Fr. Peter Hinde, O.Carm.

Father Peter called on all to be warriors for peace. I continue to be inspired by his gospel living, especially his call to “make peace not war.”

I am happy to share the news that Brother Lalo Navarro, a Mexican Marist Brother, returned in May to our intentional community at the Encuentro Project. He got stuck in Ciudad Juárez for 14 months due to the border lockdown. While he was in Juárez, we visited him regularly as well as his other Marist Brothers for social time and prayers.

Lalo is one of our five housemates. As a community we daily meditate and take turns doing housework. Except for Heidi, who works at Las Americas Immigrant Advocacy Center as a migrant lawyer, we all work with migrants at Annunciation House. 

Until my next newsletter, I am humbled by your partnership and support.

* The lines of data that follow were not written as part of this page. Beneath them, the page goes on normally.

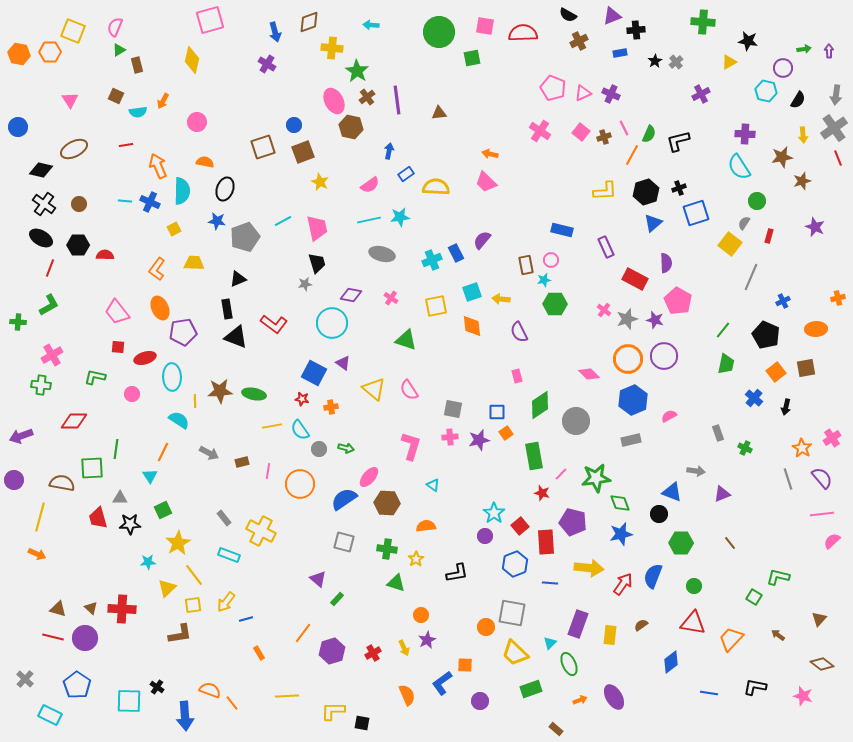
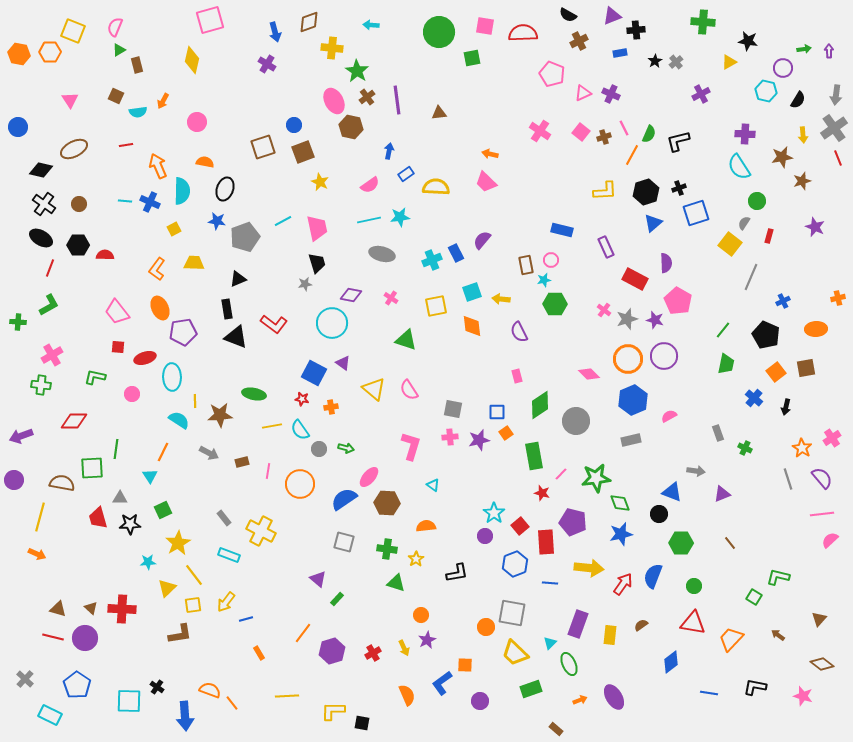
pink pentagon at (553, 88): moved 1 px left, 14 px up
brown star at (220, 391): moved 24 px down
pink semicircle at (832, 541): moved 2 px left, 1 px up
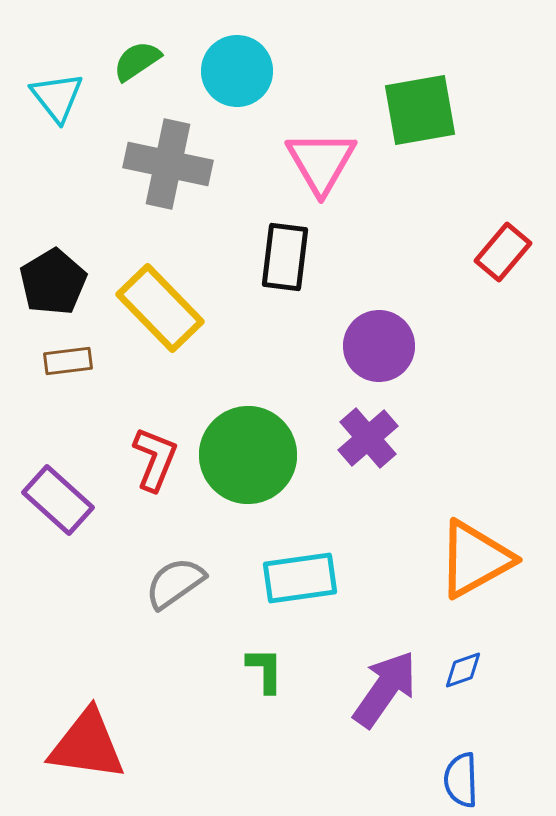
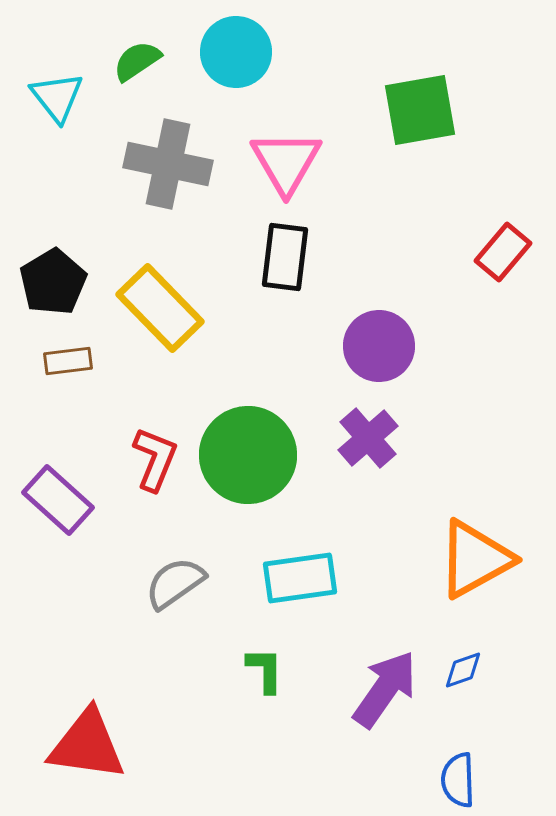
cyan circle: moved 1 px left, 19 px up
pink triangle: moved 35 px left
blue semicircle: moved 3 px left
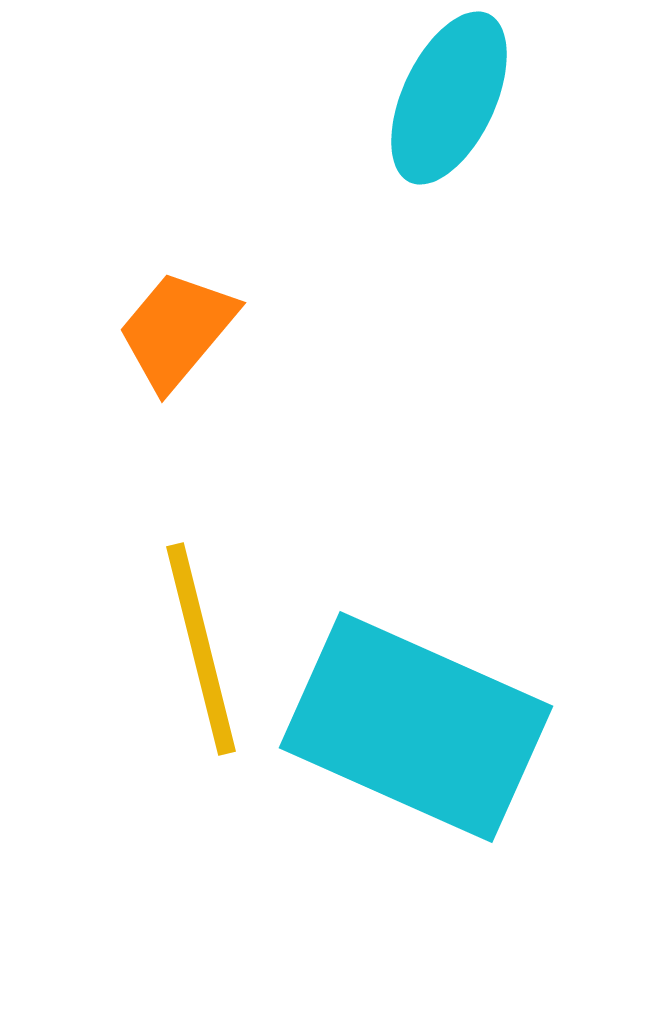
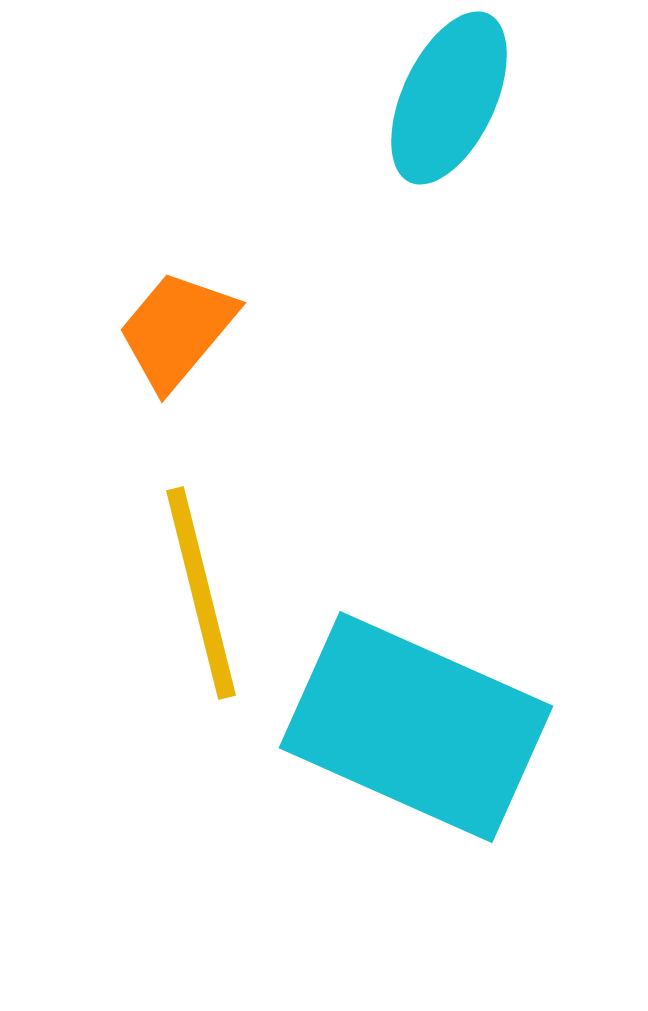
yellow line: moved 56 px up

Do make time to be there for one another. I wish you a blissful summer.

Many thanks and blessings,
Coralis

Our intentional community

Coralis Salvador Coralis Salvador
Coralis is a community volunteer at a shelter for asylum seekers released from ICE or CBP detentions and at “La Tilma” feeding program of Sacred Heart Church in El Paso, Texas. She previously served with Maryknoll Lay Missioners in Kenya for 19 years. She is the co-author of the Orbis book What’s So Blessed About Being Poor?